Eventually, I settled with a derivate of some code by Peter Marklund to flatten my hashes:

class Hash
  # Flatten a hash into a flat form suitable for an URL.
  # Accepts as an optional parameter an array of names that pretend to be the ancestor key names.
  #
  # Example 1:
  #
  #   { 'animals' => {
  #       'fish' => { 'legs' => 0, 'sound' => 'Blub' }
  #       'cat' => { 'legs' => 4, 'sound' => 'Miaow' }
  #   }.flatten_for_url
  #
  #   # => { 'animals[fish][legs]'  => 0,
  #          'animals[fish][sound]' => 'Blub',
  #          'animals[cat][legs]'   => 4,
  #          'animals[cat][sound]'  => 'Miaow'
  #        }
  #
  # Example 2:
  #
  #   {'color' => 'blue'}.flatten_for_url( %w(world things) )  # => {'world[things][color]' => 'blue'}
  #
  def flatten_for_url(ancestor_names = [])
    flat_hash = Hash.new
 
    each do |key, value|
      names = Array.new(ancestor_names)
      names << key
 
      if value.is_a?(Hash)
        flat_hash.merge!(value.flatten_for_url(names))
      else
        flat_key = names.shift.to_s.dup
        names.each do |name|
          flat_key << "[#{name}]"
        end
        flat_key << "[]" if value.is_a?(Array)
        flat_hash[flat_key] = value
      end
    end
 
    flat_hash
  end
end

As you can see, I turned my code into a single method of the Hash class. It can be used simply in any url_for (based) call as in the following example:

url_for {
    :controller => 'post',
    :action => 'new',
    'author' => {'name' => 'Rowan', 'gender' => 'm'}
  }.flatten_for_url
  # => /post/new?author[name]=Rowan&author[gender]=m

Now if only some Rails developer would commit the patch already.

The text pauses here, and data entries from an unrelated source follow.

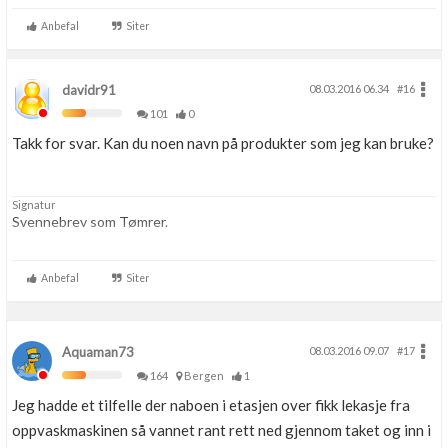
Anbefal
Siter
davidr91
08.03.2016 06.34
#16
101
0
Takk for svar. Kan du noen navn på produkter som jeg kan bruke?
Signatur
Svennebrev som Tømrer.
Anbefal
Siter
Aquaman73
08.03.2016 09.07
#17
164
Bergen
1
Jeg hadde et tilfelle der naboen i etasjen over fikk lekasje fra
oppvaskmaskinen så vannet rant rett ned gjennom taket og inn i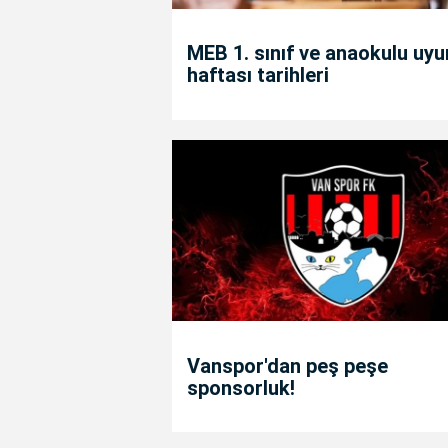
MEB 1. sınıf ve anaokulu uy
haftası tarihleri
Vanspor'dan peş peşe
sponsorluk!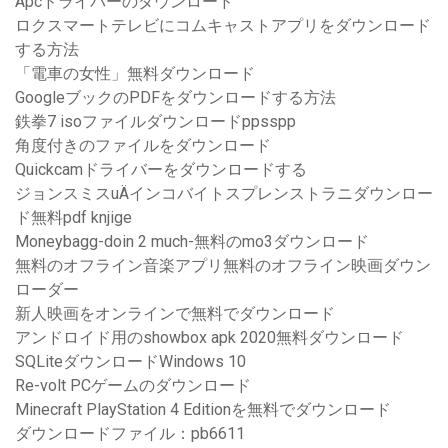
Apcドライバーのダウンロード
ロクスマートテレビにコムキャストアプリをダウンロード
する方法
「電車の女性」無料ダウンロード
GoogleブックのPDFをダウンロードする方法
鉄拳7 isoファイルダウンロードppsspp
角度付きのファイルをダウンロード
Quickcamドライバーをダウンロードする
ジョンスミスuÄインコバイトスプレンストラニダウンロー
ド無料pdf knjige
Moneybagg-doin 2 much-無料のmo3ダウンロード
無料のオフライン音楽アプリ無料のオフライン映画ダウン
ローダー
新人映画をオンラインで無料でダウンロード
アンドロイド用のshowbox apk 2020無料ダウンロード
SQLiteダウンロードWindows 10
Re-volt PCゲームのダウンロード
Minecraft PlayStation 4 Editionを無料でダウンロード
ダウンロードファイル：pb6611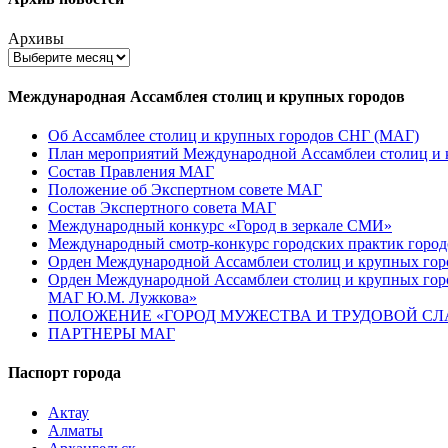
Архивы
Международная Ассамблея столиц и крупных городов
Об Ассамблее столиц и крупных городов СНГ (МАГ)
План мероприятий Международной Ассамблеи столиц и к
Состав Правления МАГ
Положение об Экспертном совете МАГ
Состав Экспертного совета МАГ
Международный конкурс «Город в зеркале СМИ»
Международный смотр-конкурс городских практик город
Орден Международной Ассамблеи столиц и крупных город
Орден Международной Ассамблеи столиц и крупных город
МАГ Ю.М. Лужкова»
ПОЛОЖЕНИЕ «ГОРОД МУЖЕСТВА И ТРУДОВОЙ СЛАВ
ПАРТНЕРЫ МАГ
Паспорт города
Актау
Алматы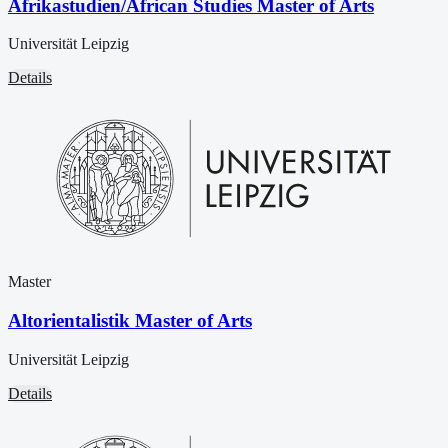
Afrikastudien/African Studies Master of Arts
Universität Leipzig
Details
Master
Altorientalistik Master of Arts
Universität Leipzig
Details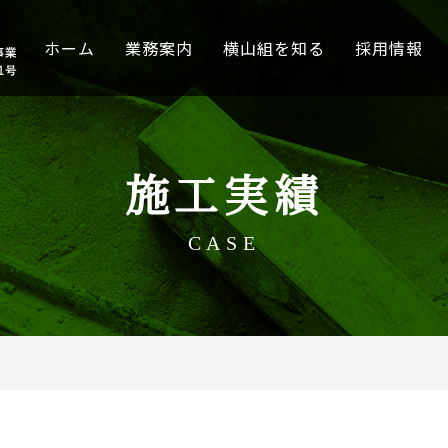
ホーム
業務案内
横山組を知る
採用情報
施工実績
CASE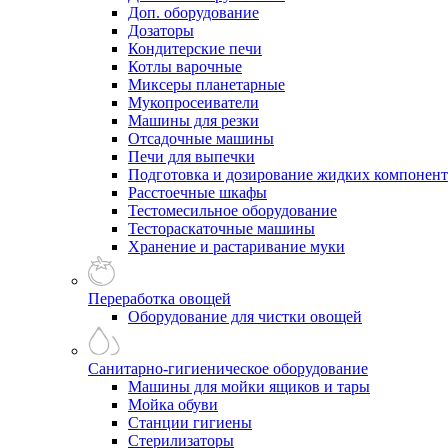
Доп. оборудование
Дозаторы
Кондитерские печи
Котлы варочные
Миксеры планетарные
Мукопросеиватели
Машины для резки
Отсадочные машины
Печи для выпечки
Подготовка и дозирование жидких компонен
Расстоечные шкафы
Тестомесильное оборудование
Тестораскаточные машины
Хранение и растаривание муки
Переработка овощей
Оборудование для чистки овощей
Санитарно-гигиеническое оборудование
Машины для мойки ящиков и тары
Мойка обуви
Станции гигиены
Стерилизаторы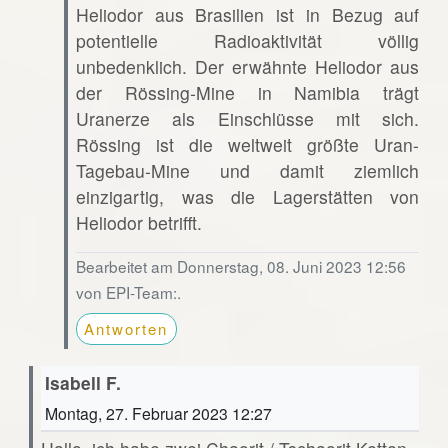
Heliodor aus Brasilien ist in Bezug auf
potentielle Radioaktivität völlig
unbedenklich. Der erwähnte Heliodor aus
der Rössing-Mine in Namibia trägt
Uranerze als Einschlüsse mit sich.
Rössing ist die weltweit größte Uran-
Tagebau-Mine und damit ziemlich
einzigartig, was die Lagerstätten von
Heliodor betrifft.
Bearbeitet am Donnerstag, 08. Juni 2023 12:56
von EPI-Team:.
Antworten
Isabell F.
Montag, 27. Februar 2023 12:27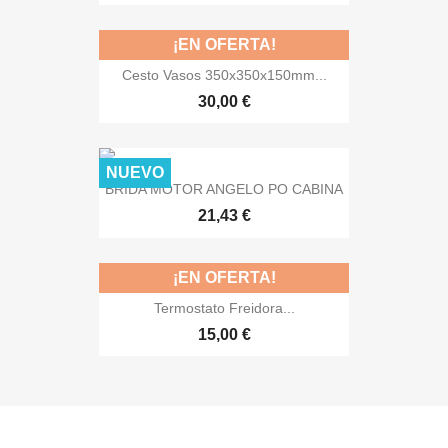
¡EN OFERTA!
Cesto Vasos 350x350x150mm...
30,00 €
NUEVO
BRIDA MOTOR ANGELO PO CABINA
21,43 €
¡EN OFERTA!
Termostato Freidora...
15,00 €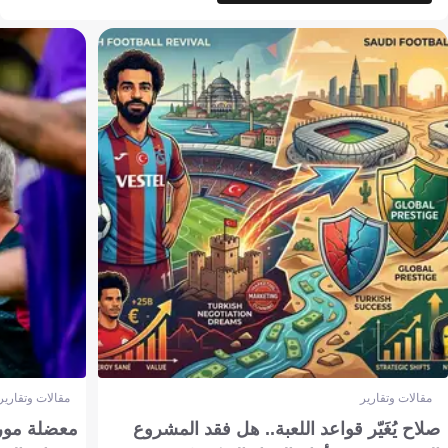
مقالات وتقارير
مقالات وتقارير
صلاح يُغَيّر قواعد اللعبة.. هل فقد المشروع
معضلة مورين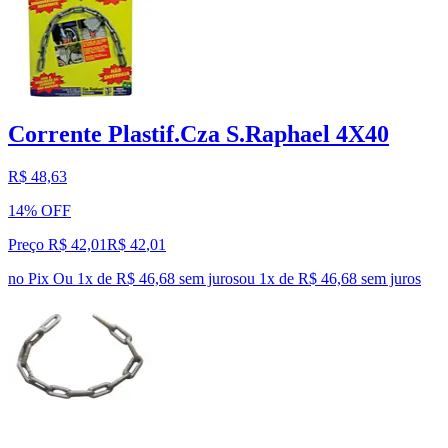
Corrente Plastif.Cza S.Raphael 4X40
R$ 48,63
14% OFF
Preço R$ 42,01
R$
42
,
01
no Pix
Ou 1x de R$ 46,68 sem juros
ou
1
x de
R$ 46,68
sem juros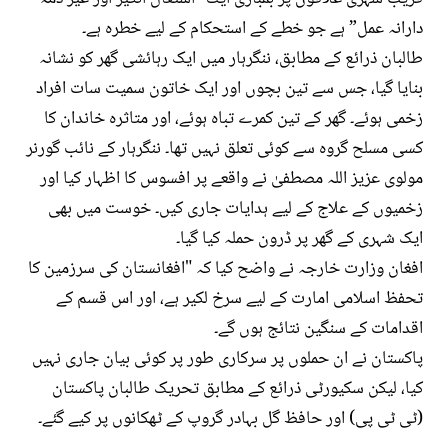
دارانہ عمل” ہے جو خطے کے استحکام کے لیے خطرہ ہے۔
طالبان ذرائع کے مطابق، ننگرہار میں ایک رہائشی گھر کو نشانہ
بنایا گیا، جس سے تین بچوں اور ایک خاتون سمیت سات افراد
زخمی ہوئے۔ گھر کے تین کمرے تباہ ہوئے، اور متاثرہ خاندان کا
کسی مسلح گروہ سے کوئی تعلق نہیں تھا۔ ننگرہار کے نائب گورنر
مولوی عزیز اللہ مصطفیٰ نے واقعے پر افسوس کا اظہار کیا اور
زخمیوں کے علاج کے لیے ہدایات جاری کیں۔ خوست میں بھی
ایک شہری کے گھر پر ڈرون حملہ کیا گیا۔
افغان وزارت خارجہ نے واضح کیا کہ "افغانستان کی سرزمین کا
تحفظ اسلامی امارت کے لیے سرخ لکیر ہے، اور اس قسم کے
اقدامات کے سنگین نتائج ہوں گے۔
پاکستان نے ان حملوں پر سرکاری طور پر کوئی بیان جاری نہیں
کیا، لیکن سکیورٹی ذرائع کے مطابق تحریک طالبان پاکستان
(ٹی ٹی پی) اور حافظ گل بہادر گروپ کے ٹھکانوں پر کیے گئے۔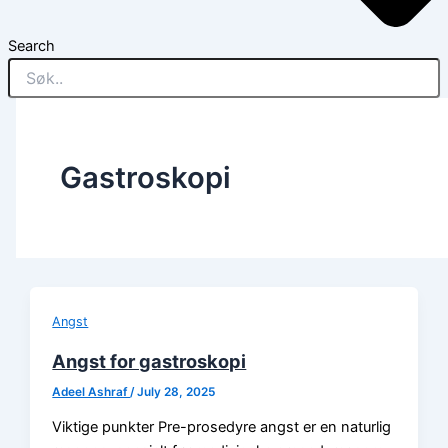
Search
Gastroskopi
Angst
Angst for gastroskopi
Adeel Ashraf
/
July 28, 2025
Viktige punkter Pre-prosedyre angst er en naturlig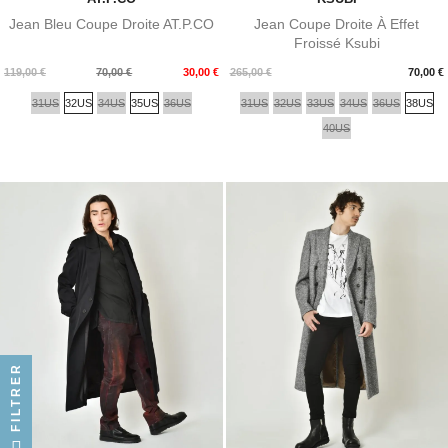
Jean Bleu Coupe Droite AT.P.CO
Jean Coupe Droite À Effet
Froissé Ksubi
Prix
Prix
Prix
119,00 €
70,00 €
30,00 €
265,00 €
70,00 €
de
31US
32US
34US
35US
36US
31US
32US
33US
34US
36US
38US
base
40US
FILTRER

Automatic resizing of an HTML `<textarea>` element

February 18, 2007 / Rowan Rodrik

Today, while improving the Rails GUI for the Sicirec database, I was struck once again by how annoyingly small <textarea>s can be when having the user type lots of text.

I had already seen the ideal solution when commenting on Laurelin’s waarbenjij.nu weblog. Although their response box is much too narrow, the height of the box auto-adjusts to the amount of text typed. I decided to borrow their code and amend it slightly for our own use. Differences are:

My code works with Opera, but is untested in IE because we don’t feel the need to support IE for an internal application.
In our DB, notes will often be shortened, so my code also shrinks the textarea when the text shrinks. The function remembers the original number of rows set in the source and will never shrink past that number.

userAgentLowerCase = navigator.userAgent.toLowerCase();
 
function resizeTextarea(t) {
  if ( !t.initialRows ) t.initialRows = t.rows;
 
  a = t.value.split('\n');
  b=0;
  for (x=0; x < a.length; x++) {
    if (a[x].length >= t.cols) b+= Math.floor(a[x].length / t.cols);
  }
 
  b += a.length;
 
  if (userAgentLowerCase.indexOf('opera') != -1) b += 2;
 
  if (b > t.rows || b < t.rows)
    t.rows = (b < t.initialRows ? t.initialRows : b);
}

The function can easily be added to the onkeyup and onmouseup event handlers of a <textarea> element as in:

<textarea cols="60" rows="4"
          onkeyup="resizeTextarea(this)"
          onmouseup="resizeTextarea(this)"></textarea>

I didn’t add it inline as in the example, though. I used Ben Nolan’s Behaviour Javascript library to tie things together a little more cleanly.